Celebrity

Marcus Rashford Sets Up New Taskforce To End Child Food Poverty For Good

The footballer and activist’s latest move is a rallying cry for long-lasting change.

by Sophie McEvoy
James Williamson - AMA/Getty Images Sport/Getty Images

On June 15, Manchester United footballer Marcus Rashford called for the government to rethink its decision on not continuing free school meals over the summer. The following day, Prime Minister Boris Johnson announced a U-turn that would allow the scheme to continue throughout the school holidays. Three months on, Marcus Rashford has set his sights on a bigger target: the end of child food poverty in Britain through the Child Food Poverty Taskforce.

Rashford has called on some of the UK's biggest food brands and charities –including Aldi, Tesco, Deliveroo and Kellogg’s – and set out three major new policy goals in what is a truly inspiring rallying cry for long-lasting change in the UK.

In a letter to MPs, Rashford noted how “food poverty is contributing to social unrest." Reflecting on meetings with families in need of the same support he counted on as a child, he described “watching a young boy keeping it together whilst his mother sobbed alongside him, feeling like he has to step up to protect his family and alleviate some of that worry. He was nine years old.”

“I know that feeling,” he wrote. “I remember the sound of my mum crying herself to sleep to this day, having worked a 14-hour shift, unsure how she was going to make ends meet. That was my reality.”

"We had to think about the best way to do it, to think about how these families can eat long term and not have any issues," Rushford added. Signed by the chief executives of the UK's biggest supermarkets, and food charities FareShare and Food Foundation, the scheme calls on the chancellor Rishi Sunak, to fund the implementation of three key policy recommendations from the National Food Strategy.

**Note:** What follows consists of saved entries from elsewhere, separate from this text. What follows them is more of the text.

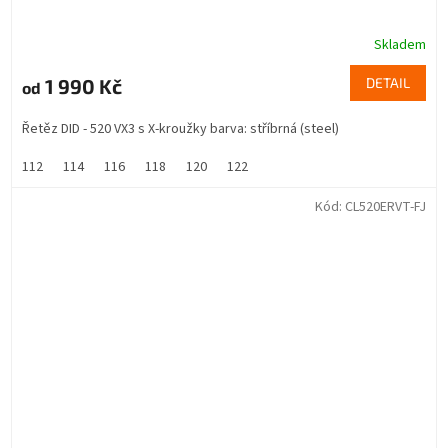
Skladem
1 990 Kč
DETAIL
od
Řetěz DID - 520 VX3 s X-kroužky barva: stříbrná (steel)
112
114
116
118
120
122
Kód:
CL520ERVT-FJ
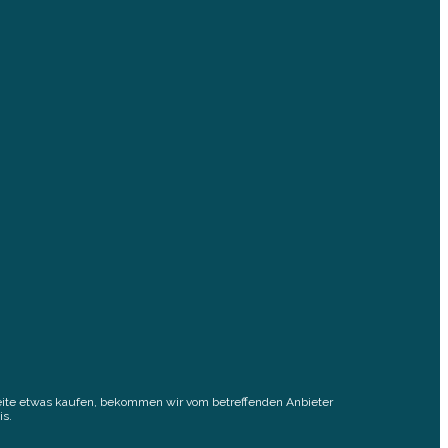
elseite etwas kaufen, bekommen wir vom betreffenden Anbieter
is.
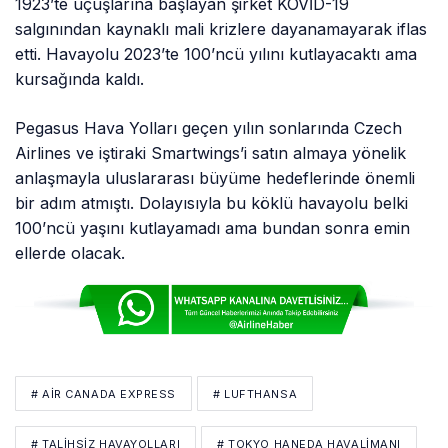
1923’te uçuşlarına başlayan şirket KOVİD-19
salgınından kaynaklı mali krizlere dayanamayarak iflas
etti. Havayolu 2023’te 100’ncü yılını kutlayacaktı ama
kursağında kaldı.
Pegasus Hava Yolları geçen yılın sonlarında Czech
Airlines ve iştiraki Smartwings’i satın almaya yönelik
anlaşmayla uluslararası büyüme hedeflerinde önemli
bir adım atmıştı. Dolayısıyla bu köklü havayolu belki
100’ncü yaşını kutlayamadı ama bundan sonra emin
ellerde olacak.
# AIR CANADA EXPRESS
# LUFTHANSA
# TALIHSIZ HAVAYOLLARI
# TOKYO HANEDA HAVALIMANI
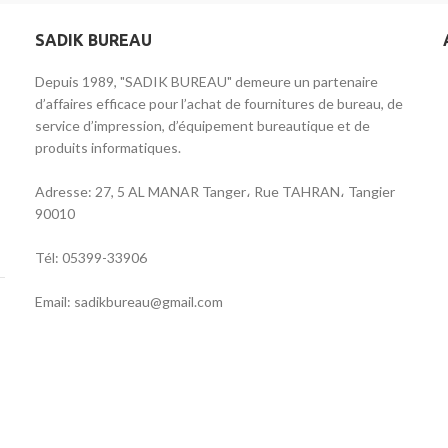
SADIK BUREAU
Depuis 1989, "SADIK BUREAU" demeure un partenaire
d’affaires efficace pour l’achat de fournitures de bureau, de
service d’impression, d’équipement bureautique et de
produits informatiques.
Adresse: 27, 5 AL MANAR Tanger، Rue TAHRAN، Tangier
90010
Tél: 05399-33906
Email: sadikbureau@gmail.com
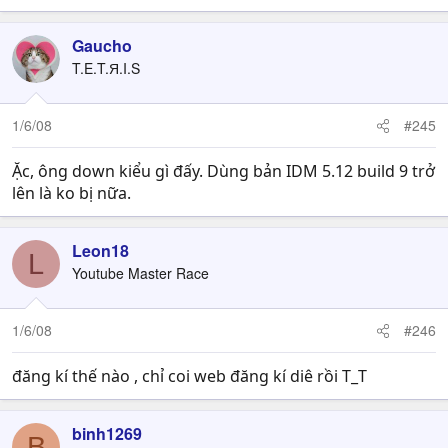
Gaucho
T.E.T.Я.I.S
1/6/08
#245
Ặc, ông down kiểu gì đấy. Dùng bản IDM 5.12 build 9 trở
lên là ko bị nữa.
Leon18
L
Youtube Master Race
1/6/08
#246
đăng kí thế nào , chỉ coi web đăng kí diê rồi T_T
binh1269
B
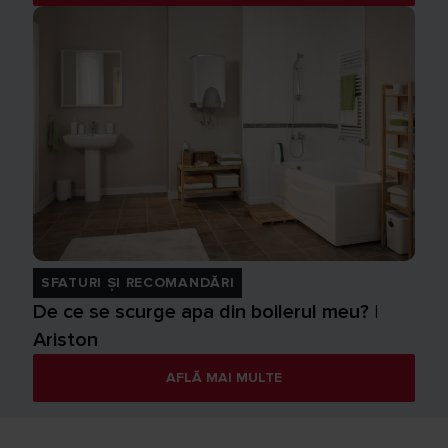
SFATURI ȘI RECOMANDĂRI
De ce se scurge apa din boilerul meu? |
Ariston
AFLĂ MAI MULTE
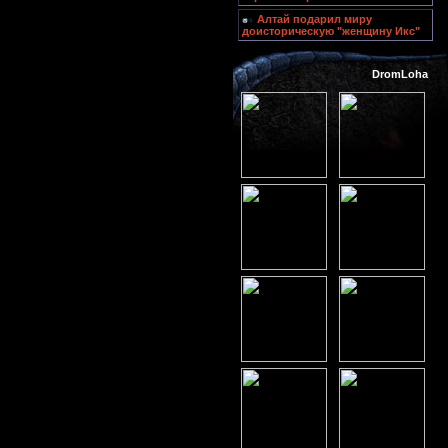
Алтай подарил миру
доисторическую "женщину Икс"
DromLoha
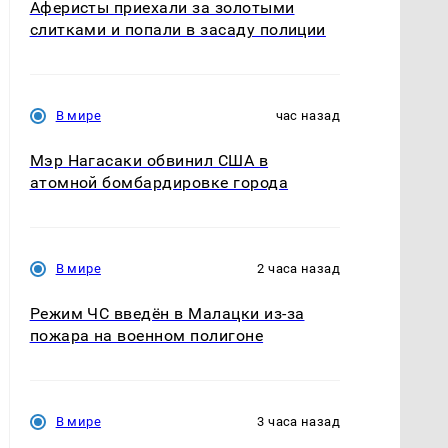
Аферисты приехали за золотыми
слитками и попали в засаду полиции
В мире
час назад
Мэр Нагасаки обвинил США в
атомной бомбардировке города
В мире
2 часа назад
Режим ЧС введён в Малацки из-за
пожара на военном полигоне
В мире
3 часа назад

Commissioned by the government in 2019, the National Food Strategy aims "to help create a food system in the UK that is healthy, affordable, and sustainable," according to BBC News. Led by food entrepreneur Henry Dimbleby, it listed three recommendations for parliament to tackle food poverty in the UK – endorsed by Rashford's taskforce – and includes:

  1. Expansion of free school meals to every child from a household on universal credit or equivalent, reaching an additional 1.5 million seven to 16-year-olds.
  2. Expansion of holiday provision (food and activities) to support all children on free school meals, reaching an additional 1.1 million children.
  3. Increasing the value of the healthy start vouchers to £4.25 per week (from £3.10) and expanding into all those on universal credit or equivalent, reaching an additional 290,000 pregnant women and children under the age of four.

Rashford hopes that by raising these issues to the government and inciting change, the stigma surrounding child food poverty in the UK will change too. "I feel like at times people think they are being looked down on if they ask for help, and I think in this generation... that is something that should change," he told BBC Breakfast. "You should feel free if you want to ask for help for anything. Hold your head up high and if you need help go and get help."